One of the primary immune invasive strategies used by SARS-CoV, as the influenza virus, is to knock down the host’s cortisol stress response.119 SARS-CoV expresses certain amino acid sequences that act as molecular mimics of the host adrenocorticotropic hormone (ACTH).119 SARS-CoV contains many permutations of amino acid sequences with homology to these probable ACTH key residues. Antibodies are produced by the host cells to counteract the virus and destroy the circulating ACTH as well.115 The demolition of ACTH decelerates cortisol rising. It can be inferred that numerous patients with SARS might have significant relative cortisol insufficiency. Because of the similar features of COVID-19 and SARS, cortisol insufficiency can be expected in COVID-19 patients.119 However, further studies are required. However, data on serum cortisol levels in patients with SARS and COVID-19 are not available until now. Besides, individuals with adrenal insufficiency have an increased rate of respiratory infection–related deaths, mainly due to improper immune function.119
CONCLUSION
The rapidity of COVID-19 progression is correlated with extrapulmonary organ injuries and comorbidities.
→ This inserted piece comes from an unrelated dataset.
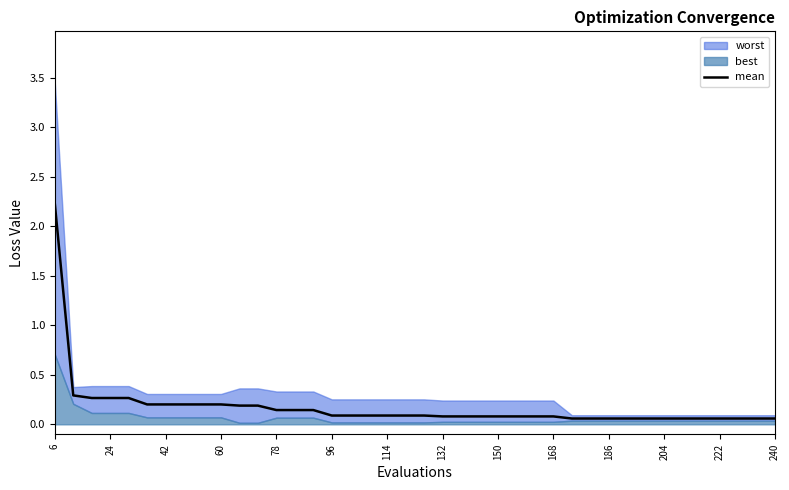

True or false: the data has more than 1 interior local peaks.

False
Considering the comorbidities and potential of organ injuries, the identification of various factors that account for multi-organ injuries and preventive and protective measures must be taken into serious consideration. Furthermore, these extrapulmonary manifestations are of particular importance to implement proper treatment strategies with personalized approaches to restrict the risk of decompensation. So, elucidation of poorly understood aspects of the disease would help to achieve success against the pandemic.
Acknowledgment:
The authors thank Prof. Naghili for fruitful discussions. Publication charges for this article were waived due to the ongoing pandemic of COVID-19.